"the Tragedy of Orbanism: Budapest Baroque Extended"
Friday, July 14, 2017
Turnbull Room (University of Glasgow)
Karl P Benziger
,
History, Rhode Island College
Richard R Weiner
,
Rhode Island College
The playwright Arthur Miller understood tragedy as being caught between the possible and the impossible. The hopefulness that accompanied the establishment in 1989 of the liberal Republic of Hungary with an open market economy has foundered on the tribal rocks of nationalism and xenophobia. According to its Prime Minister Viktor Orban, Hungary is beset by corrupt liberal values emanating from a Western Europe that has "forgotten about white workers." Orban's "over-the-top-in-your face twistedness" (to use a Deleuzian metaphor) envisions building a "illiberal democratic" state based on labor. It denouncess proceduralism as unheroic and liberal individuation as the consequence of the parliamentary politics unleashed by the Protestant Reformation. Orbanism stresses: (1) Kulturkampf as Magyarization; (2) an embourgeoisement based on protectionist trade policy that abhors foreign investment; and (3) the resurrection of nationalist sentiments.

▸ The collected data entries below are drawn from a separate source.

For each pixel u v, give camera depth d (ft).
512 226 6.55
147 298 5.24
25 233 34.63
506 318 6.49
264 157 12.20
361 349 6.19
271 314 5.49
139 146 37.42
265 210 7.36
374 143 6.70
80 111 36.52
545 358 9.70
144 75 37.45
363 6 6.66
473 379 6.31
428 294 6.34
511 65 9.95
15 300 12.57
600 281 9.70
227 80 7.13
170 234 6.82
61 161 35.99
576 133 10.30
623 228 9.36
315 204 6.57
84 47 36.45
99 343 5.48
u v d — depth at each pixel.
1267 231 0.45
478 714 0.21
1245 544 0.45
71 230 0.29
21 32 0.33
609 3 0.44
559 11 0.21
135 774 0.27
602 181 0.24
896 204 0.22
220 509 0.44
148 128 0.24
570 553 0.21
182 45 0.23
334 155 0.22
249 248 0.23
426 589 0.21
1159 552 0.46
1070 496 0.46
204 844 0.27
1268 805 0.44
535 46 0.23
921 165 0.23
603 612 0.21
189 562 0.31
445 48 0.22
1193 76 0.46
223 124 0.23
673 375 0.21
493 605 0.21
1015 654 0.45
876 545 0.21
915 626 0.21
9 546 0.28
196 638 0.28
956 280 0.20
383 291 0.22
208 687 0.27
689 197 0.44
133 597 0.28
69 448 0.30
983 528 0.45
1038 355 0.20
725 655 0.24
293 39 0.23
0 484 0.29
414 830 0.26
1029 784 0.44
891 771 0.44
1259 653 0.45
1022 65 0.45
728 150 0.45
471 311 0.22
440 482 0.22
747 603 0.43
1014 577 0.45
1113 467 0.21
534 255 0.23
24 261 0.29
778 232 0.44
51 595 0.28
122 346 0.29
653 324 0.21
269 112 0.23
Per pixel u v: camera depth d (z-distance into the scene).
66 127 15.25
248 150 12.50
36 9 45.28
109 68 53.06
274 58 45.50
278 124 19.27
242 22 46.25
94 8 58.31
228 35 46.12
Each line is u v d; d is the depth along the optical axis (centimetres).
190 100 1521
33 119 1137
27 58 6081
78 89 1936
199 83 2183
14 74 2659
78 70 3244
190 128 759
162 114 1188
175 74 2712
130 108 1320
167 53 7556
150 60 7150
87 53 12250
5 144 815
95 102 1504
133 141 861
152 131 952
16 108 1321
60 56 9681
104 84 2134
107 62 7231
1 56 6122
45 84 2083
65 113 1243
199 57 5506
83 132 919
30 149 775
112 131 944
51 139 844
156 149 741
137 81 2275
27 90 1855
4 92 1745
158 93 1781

Orbanism has become an extension of a Budapest Baroque -- a political culture that is a overdetermined transhistorical sensibility and cultural signifier confronting memory of futility and a sense of melancholia and fatality. It is more than ideological consolation (Adorno's words); it is a calculated seductiveness intended to dazzle, denigrate, distract and disorient -- producing a sense of vertigo out of the Hungarian people's apprehensiveness. It is an ideological facade of antiliberal populist nationalism that is normatively self-confirming in its ambiguousness, rather than self-validating as a tradition or a creed. To what extent is this latest form of Hungarian illiberalism an extension of an instinctive and irredemable national sense of fatalism?